:: GOAL OF THE EXERCISE ::
Could you please reproduce the entries exactly, leaving out any pictures?

--*--

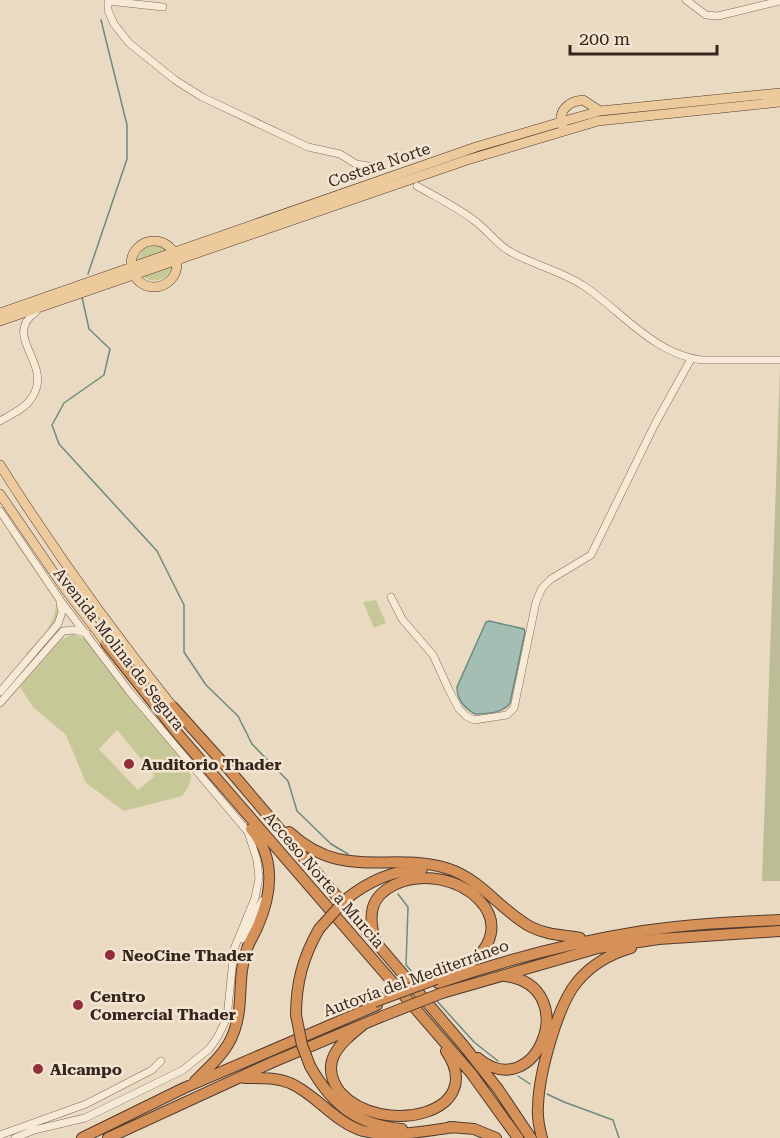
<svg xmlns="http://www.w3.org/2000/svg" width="780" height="1138" font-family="'Roboto Serif',serif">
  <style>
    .green { fill: #c7c897; fill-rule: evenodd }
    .cemetery { fill: #bcbd96 }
    .water { fill: #a4beb3; stroke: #6c8b80; stroke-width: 1.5 }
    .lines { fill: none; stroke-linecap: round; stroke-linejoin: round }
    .stream { stroke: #6c8b80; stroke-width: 1.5 }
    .minor-casing { stroke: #836c5b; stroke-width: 8 }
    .major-casing { stroke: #513b2f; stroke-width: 10 }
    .highway-casing { stroke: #513b2f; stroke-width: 12 }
    .minor { stroke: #f6e9d5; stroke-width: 7 }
    .major { stroke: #ecca9c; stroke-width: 9 }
    .highway { stroke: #d59158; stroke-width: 10 }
    .highway-bridge-casing { stroke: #513b2f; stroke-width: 12; stroke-linecap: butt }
    .highway-bridge { stroke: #d59158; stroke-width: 10 }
    .poi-dot { fill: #8e2f3a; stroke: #f3e5d1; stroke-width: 2 }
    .labels { text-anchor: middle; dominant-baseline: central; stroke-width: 5; stroke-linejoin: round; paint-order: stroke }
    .street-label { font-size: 16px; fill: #34261e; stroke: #f3e5d1 }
    .poi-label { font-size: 16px; font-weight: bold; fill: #34261e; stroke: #f3e5d1; text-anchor: start }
  </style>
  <rect width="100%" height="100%" fill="#ebdac2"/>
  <!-- green -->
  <path class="green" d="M155 245 162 246 167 250 137 260 142 250Z
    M172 266C168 280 154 285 142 276Z
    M9 533 12 534 59 603C58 629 43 639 27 656L26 654C40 638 56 625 56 602Z
    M376 600 386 623 374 628 363 602Z
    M73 634 85 639 188 768C194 779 189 787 182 796L124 811 86 783 66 735 33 707 20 687 61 640ZM117 730 155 776 138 790 99 749Z"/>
  <!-- cemetery -->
  <path class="cemetery" d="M780 368V881H762Z"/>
  <!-- water -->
  <path class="water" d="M489 621 524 629 525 632 510 703C502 714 488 713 475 714 464 708 457 699 457 687L486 622Z"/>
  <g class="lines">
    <!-- stream -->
    <path class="stream" d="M88 274 127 159V125L101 20
      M82 297 89 329 110 349 104 375 64 403 52 425 59 444 157 551 184 605V652L206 685 238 716 252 744 288 781 297 811 331 844 348 854
      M398 894 408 907 406 965 420 981
      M437 1001 474 1042 498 1061
      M518 1076 530 1084
      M547 1094 564 1102 613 1120 619 1138"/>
    <!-- minor casing -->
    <g class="minor-casing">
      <path id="minor" d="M686 0 706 15 718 16 780 1
        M108 1V10L114 24 129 43 175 80 202 97 308 147 340 154 356 164 380 168
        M108 1 163 7
        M417 186C436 197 457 207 475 221 487 230 497 244 509 251 533 265 560 270 584 286 621 311 655 355 702 360H780
        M0 421C10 415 24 409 31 399 56 364 0 337 36 312
        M0 511 60 600 129 691 248 832 257 860 259 878 255 898 234 949 227 1018 217 1038 209 1049 183 1070 85 1118 34 1130 15 1138
        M391 597 402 619 433 655 449 690 459 709 466 716 474 720 507 715 514 708 536 602 542 588 551 579 591 555 655 424 691 359
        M0 692 58 624 62 612 60 603
        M0 703 63 631 75 630 86 633
        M242 939 262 901
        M0 1135 86 1104 152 1070 161 1061"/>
    </g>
    <!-- major casing -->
    <g class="major-casing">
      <path id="major" d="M563 127C556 111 569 101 583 100L600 111
        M131 264a23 23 0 1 1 46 0a23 23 0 1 1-46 0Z
        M0 313 476 147 561 122 600 111 780 93
        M0 321 467 160 598 121 780 102
        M0 465C53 549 111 630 173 707
        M0 494 65 589 106 643"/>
    </g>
    <!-- highway casing -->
    <g class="highway-casing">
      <path id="highway" d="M106 643 178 734 471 1073 518 1138
        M173 707 226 766 464 1046 498 1089 531 1138
        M289 832C345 883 388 850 449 869 482 880 501 911 531 927 547 935 563 935 580 938
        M345 900C367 882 393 870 422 869
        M375 939C368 915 370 897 394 885 455 856 539 925 458 971
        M438 983C505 960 573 942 643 931 688 924 734 922 780 920
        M442 993 598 948 659 939 780 931
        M296 1015C296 983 303 957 319 929
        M364 1024C342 1042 317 1061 340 1092 381 1138 489 1114 446 1051
        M478 1058C536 1107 584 986 505 976
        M310 1066C332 1105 357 1125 402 1129
        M244 1078C260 1078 275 1077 290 1083 317 1095 334 1122 363 1131 393 1138 425 1131 455 1127
        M195 1081C223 1054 238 1041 240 999 241 982 241 965 247 949 249 942 254 935 257 928 272 894 277 859 251 829
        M450 1127 474 1129 496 1138
        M82 1138 184 1088 377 1005
        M108 1138 273 1062 383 1016
        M542 1138C539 1127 537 1117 538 1106 539 1074 557 1006 577 982 591 965 610 954 631 948"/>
    </g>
    <!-- minor -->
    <use href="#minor" class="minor"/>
    <!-- major -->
    <use href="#major" class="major"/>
    <!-- highway -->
    <use href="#highway" class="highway"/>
    <!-- highway-bridge casing -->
    <g class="highway-bridge-casing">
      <path id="highway-bridge" d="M319 929 345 900
        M374 1002 436 979
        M296 1015 302 1045 310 1066
        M383 1016 442 993"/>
    </g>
    <!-- highway-bridge -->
    <use href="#highway-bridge" class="highway-bridge"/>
  </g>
  <!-- markers -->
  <g class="poi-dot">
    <circle cx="129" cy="764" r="6"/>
    <circle cx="110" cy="955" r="6"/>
    <circle cx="78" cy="1005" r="6"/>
    <circle cx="38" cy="1069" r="6"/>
  </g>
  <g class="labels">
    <!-- street labels -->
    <g class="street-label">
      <text transform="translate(379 165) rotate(-19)">Costera Norte</text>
      <text transform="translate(119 649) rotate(52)">Avenida Molina de Segura</text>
      <text transform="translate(324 880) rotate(49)">Acceso Norte a Murcia</text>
      <text transform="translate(416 978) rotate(-20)">Autovía del Mediterráneo</text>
    </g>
    <!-- poi labels -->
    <g class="poi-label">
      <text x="141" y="764">Auditorio Thader</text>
      <text x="122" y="955">NeoCine Thader</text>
      <text x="90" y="996">Centro<tspan x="90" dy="18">Comercial Thader</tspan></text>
      <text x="50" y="1069">Alcampo</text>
    </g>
  </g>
  <!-- scale -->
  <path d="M570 45v9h147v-9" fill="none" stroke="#34261e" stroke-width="3"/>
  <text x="579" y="45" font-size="18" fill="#34261e" stroke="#f3e5d1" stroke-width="4.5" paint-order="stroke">200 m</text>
</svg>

--*--

:: THE ANSWER ::
<svg xmlns="http://www.w3.org/2000/svg" width="780" height="1138" font-family="'Roboto Serif',serif">
  <style>
    .green { fill: #c7c897; fill-rule: evenodd }
    .cemetery { fill: #bcbd96 }
    .water { fill: #a4beb3; stroke: #6c8b80; stroke-width: 1.5 }
    .lines { fill: none; stroke-linecap: round; stroke-linejoin: round }
    .stream { stroke: #6c8b80; stroke-width: 1.5 }
    .minor-casing { stroke: #836c5b; stroke-width: 8 }
    .major-casing { stroke: #513b2f; stroke-width: 10 }
    .highway-casing { stroke: #513b2f; stroke-width: 12 }
    .minor { stroke: #f6e9d5; stroke-width: 7 }
    .major { stroke: #ecca9c; stroke-width: 9 }
    .highway { stroke: #d59158; stroke-width: 10 }
    .highway-bridge-casing { stroke: #513b2f; stroke-width: 12; stroke-linecap: butt }
    .highway-bridge { stroke: #d59158; stroke-width: 10 }
    .poi-dot { fill: #8e2f3a; stroke: #f3e5d1; stroke-width: 2 }
    .labels { text-anchor: middle; dominant-baseline: central; stroke-width: 5; stroke-linejoin: round; paint-order: stroke }
    .street-label { font-size: 16px; fill: #34261e; stroke: #f3e5d1 }
    .poi-label { font-size: 16px; font-weight: bold; fill: #34261e; stroke: #f3e5d1; text-anchor: start }
  </style>
  <rect width="100%" height="100%" fill="#ebdac2"/>
  <!-- green -->
  <path class="green" d="M155 245 162 246 167 250 137 260 142 250Z
    M172 266C168 280 154 285 142 276Z
    M9 533 12 534 59 603C58 629 43 639 27 656L26 654C40 638 56 625 56 602Z
    M376 600 386 623 374 628 363 602Z
    M73 634 85 639 188 768C194 779 189 787 182 796L124 811 86 783 66 735 33 707 20 687 61 640ZM117 730 155 776 138 790 99 749Z"/>
  <!-- cemetery -->
  <path class="cemetery" d="M780 368V881H762Z"/>
  <!-- water -->
  <path class="water" d="M489 621 524 629 525 632 510 703C502 714 488 713 475 714 464 708 457 699 457 687L486 622Z"/>
  <g class="lines">
    <!-- stream -->
    <path class="stream" d="M88 274 127 159V125L101 20
      M82 297 89 329 110 349 104 375 64 403 52 425 59 444 157 551 184 605V652L206 685 238 716 252 744 288 781 297 811 331 844 348 854
      M398 894 408 907 406 965 420 981
      M437 1001 474 1042 498 1061
      M518 1076 530 1084
      M547 1094 564 1102 613 1120 619 1138"/>
    <!-- minor casing -->
    <g class="minor-casing">
      <path id="minor" d="M686 0 706 15 718 16 780 1
        M108 1V10L114 24 129 43 175 80 202 97 308 147 340 154 356 164 380 168
        M108 1 163 7
        M417 186C436 197 457 207 475 221 487 230 497 244 509 251 533 265 560 270 584 286 621 311 655 355 702 360H780
        M0 421C10 415 24 409 31 399 56 364 0 337 36 312
        M0 511 60 600 129 691 248 832 257 860 259 878 255 898 234 949 227 1018 217 1038 209 1049 183 1070 85 1118 34 1130 15 1138
        M391 597 402 619 433 655 449 690 459 709 466 716 474 720 507 715 514 708 536 602 542 588 551 579 591 555 655 424 691 359
        M0 692 58 624 62 612 60 603
        M0 703 63 631 75 630 86 633
        M242 939 262 901
        M0 1135 86 1104 152 1070 161 1061"/>
    </g>
    <!-- major casing -->
    <g class="major-casing">
      <path id="major" d="M563 127C556 111 569 101 583 100L600 111
        M131 264a23 23 0 1 1 46 0a23 23 0 1 1-46 0Z
        M0 313 476 147 561 122 600 111 780 93
        M0 321 467 160 598 121 780 102
        M0 465C53 549 111 630 173 707
        M0 494 65 589 106 643"/>
    </g>
    <!-- highway casing -->
    <g class="highway-casing">
      <path id="highway" d="M106 643 178 734 471 1073 518 1138
        M173 707 226 766 464 1046 498 1089 531 1138
        M289 832C345 883 388 850 449 869 482 880 501 911 531 927 547 935 563 935 580 938
        M345 900C367 882 393 870 422 869
        M375 939C368 915 370 897 394 885 455 856 539 925 458 971
        M438 983C505 960 573 942 643 931 688 924 734 922 780 920
        M442 993 598 948 659 939 780 931
        M296 1015C296 983 303 957 319 929
        M364 1024C342 1042 317 1061 340 1092 381 1138 489 1114 446 1051
        M478 1058C536 1107 584 986 505 976
        M310 1066C332 1105 357 1125 402 1129
        M244 1078C260 1078 275 1077 290 1083 317 1095 334 1122 363 1131 393 1138 425 1131 455 1127
        M195 1081C223 1054 238 1041 240 999 241 982 241 965 247 949 249 942 254 935 257 928 272 894 277 859 251 829
        M450 1127 474 1129 496 1138
        M82 1138 184 1088 377 1005
        M108 1138 273 1062 383 1016
        M542 1138C539 1127 537 1117 538 1106 539 1074 557 1006 577 982 591 965 610 954 631 948"/>
    </g>
    <!-- minor -->
    <use href="#minor" class="minor"/>
    <!-- major -->
    <use href="#major" class="major"/>
    <!-- highway -->
    <use href="#highway" class="highway"/>
    <!-- highway-bridge casing -->
    <g class="highway-bridge-casing">
      <path id="highway-bridge" d="M319 929 345 900
        M374 1002 436 979
        M296 1015 302 1045 310 1066
        M383 1016 442 993"/>
    </g>
    <!-- highway-bridge -->
    <use href="#highway-bridge" class="highway-bridge"/>
  </g>
  <!-- markers -->
  <g class="poi-dot">
    <circle cx="129" cy="764" r="6"/>
    <circle cx="110" cy="955" r="6"/>
    <circle cx="78" cy="1005" r="6"/>
    <circle cx="38" cy="1069" r="6"/>
  </g>
  <g class="labels">
    <!-- street labels -->
    <g class="street-label">
      <text transform="translate(379 165) rotate(-19)">Costera Norte</text>
      <text transform="translate(119 649) rotate(52)">Avenida Molina de Segura</text>
      <text transform="translate(324 880) rotate(49)">Acceso Norte a Murcia</text>
      <text transform="translate(416 978) rotate(-20)">Autovía del Mediterráneo</text>
    </g>
    <!-- poi labels -->
    <g class="poi-label">
      <text x="141" y="764">Auditorio Thader</text>
      <text x="122" y="955">NeoCine Thader</text>
      <text x="90" y="996">Centro<tspan x="90" dy="18">Comercial Thader</tspan></text>
      <text x="50" y="1069">Alcampo</text>
    </g>
  </g>
  <!-- scale -->
  <path d="M570 45v9h147v-9" fill="none" stroke="#34261e" stroke-width="3"/>
  <text x="579" y="45" font-size="18" fill="#34261e" stroke="#f3e5d1" stroke-width="4.5" paint-order="stroke">200 m</text>
</svg>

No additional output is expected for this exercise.